------ PAGE EXTRACT

If only . . .

Love at First Sight was the second post I wrote. It told the true tale of a young man enamored of a pretty grocery store clerk in the market where I frequently shop. Recently, the lovely and talented Caitriona Balfe shared a link with us from The Philosophers’ Mail entitled On the madness and charm of crushes. The article sparked a fond memory of my own tale of an unrequited crush, and I thought I would share it with you now.

While attending Purdue University in West Lafayette, Indiana, I drove to Indianapolis with my roommate, Lisa, over the holiday break. As it was Christmas, we decided to do a little shopping and headed to Union Station in the downtown area. The old building, constructed in 1853, had been converted into a quaint shopping center in the 1980s. At some point in time – I don’t know when – the shops were closed, and the historic station now serves as a banquet hall and conference center.

Union Station Interior

Winter solstice in Indianapolis is not unlike any other midwestern city – cold, blustery, and white. But this story is not about the charming building (pictured above) or the weather. Those are aspects I retain as part of a memory I have treasured and laughed about since its happening. Often I wish it had a different ending, but then it would be a different story. So . . . as it goes.

Lisa and I, dressed in our winter wear, had been browsing for a short time when we entered one particular shop. It sold Christmas decorations, papyrus and such. Once inside, she went her way, and I went mine.

As I was perusing a table of Christmas cards, my eyes were drawn to a man across the shop. He was taller than average with dark hair and dark eyes which I couldn’t tell from a distance but was soon to see up close. The fact he was handsome – at least to me – goes without saying. Dressed in a grey suit and wool overcoat, he was an impeccable sight.

I have never been one to stare at a stranger whom I find physically attractive. That night, I openly stared. I stood by the display table, frozen in place, staring across the shop at the most beautiful man I had ever seen in my life. What was worse – he noticed. At first, he gave me only a fleeting look. But then his eyes returned, and he stared back. I can only imagine the picture I presented – eyes wide and mouth slightly agape. I do not remember if I was breathing.

After what felt like minutes, but was surely only seconds, his attention was drawn away. With him was an elderly couple I could only assume were his parents. They were both shorter than him, probably having shrunk a bit with age, and his mother was asking him a question.

Slowly coming to my senses, I surveyed their immediate vicinity for signs of a wife. There were none. The realization this man alone had brought his parents to Union Station for shopping, exponentially increased his attractiveness.

I forced my eyes to return to their empty perusal of the goods on the table, occasionally stealing a glance. My roommate approached and surprised me from behind.

“What are you doing?” she asked.

I turned to her, relieved to have a friend at my side. Without casting my eyes to the object of my new-found obsession, I whispered, “I was staring at that man.”

Lisa’s eyes did the casting for me. She smiled in his direction then came back to me. “You mean the guy who was hitting on me?”

She held a serious face long enough to make me believe, then she burst out laughing and knocked my shoulder with the back of her hand. I chuckled with her to keep from tying her blond hair around her neck.

“B—-,” I thought to her retreating back as her laugh trailed off. I was left alone again.

I turned back around but the man and his parents were gone. Deflated, I tried to concentrate on the Christmas card display in the middle of the aisle. Moments later . . .

------------
------ THE DATA

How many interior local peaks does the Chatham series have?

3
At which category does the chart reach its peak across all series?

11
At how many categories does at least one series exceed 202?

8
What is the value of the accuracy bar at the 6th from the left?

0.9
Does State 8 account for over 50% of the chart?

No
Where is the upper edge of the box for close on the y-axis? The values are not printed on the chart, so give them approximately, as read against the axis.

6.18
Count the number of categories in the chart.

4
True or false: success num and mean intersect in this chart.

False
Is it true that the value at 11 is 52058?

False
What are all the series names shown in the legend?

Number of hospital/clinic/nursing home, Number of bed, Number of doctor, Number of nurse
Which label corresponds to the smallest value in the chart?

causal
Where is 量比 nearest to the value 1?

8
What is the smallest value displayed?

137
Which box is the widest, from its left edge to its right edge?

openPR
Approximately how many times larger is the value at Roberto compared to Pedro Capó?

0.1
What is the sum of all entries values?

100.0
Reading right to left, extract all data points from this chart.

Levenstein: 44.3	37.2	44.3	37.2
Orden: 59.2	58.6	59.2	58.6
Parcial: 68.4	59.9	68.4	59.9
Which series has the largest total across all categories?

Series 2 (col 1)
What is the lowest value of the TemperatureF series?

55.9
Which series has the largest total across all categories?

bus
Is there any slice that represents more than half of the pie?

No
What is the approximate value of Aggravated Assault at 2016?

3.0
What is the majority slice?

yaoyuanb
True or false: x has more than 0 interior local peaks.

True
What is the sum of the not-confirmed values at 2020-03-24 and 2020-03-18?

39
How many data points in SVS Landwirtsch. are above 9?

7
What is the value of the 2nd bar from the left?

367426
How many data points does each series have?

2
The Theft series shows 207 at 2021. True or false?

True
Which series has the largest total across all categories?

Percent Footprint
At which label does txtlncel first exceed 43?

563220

------------

* [TASKS TO COMPLETE]
- 1) Write out the passage from the post starting at "If only . ." and ending at "with you now.", word for word.
- 2) Convert only the entries starting at the first line and ending at the line containing "Does State 8" into a Markdown table with the columns Nr and Line. Give each line its own numbered row and leave out blank lines.
The post and the entries are separate material with no connection to each other.

* [ANSWERS GIVEN]
- 1)
If only . . .

Love at First Sight was the second post I wrote. It told the true tale of a young man enamored of a pretty grocery store clerk in the market where I frequently shop. Recently, the lovely and talented Caitriona Balfe shared a link with us from The Philosophers’ Mail entitled On the madness and charm of crushes. The article sparked a fond memory of my own tale of an unrequited crush, and I thought I would share it with you now.

- 2)
| Nr | Line |
|---|---|
| 1 | How many interior local peaks does the Chatham series have? |
| 2 | 3 |
| 3 | At which category does the chart reach its peak across all series? |
| 4 | 11 |
| 5 | At how many categories does at least one series exceed 202? |
| 6 | 8 |
| 7 | What is the value of the accuracy bar at the 6th from the left? |
| 8 | 0.9 |
| 9 | Does State 8 account for over 50% of the chart? |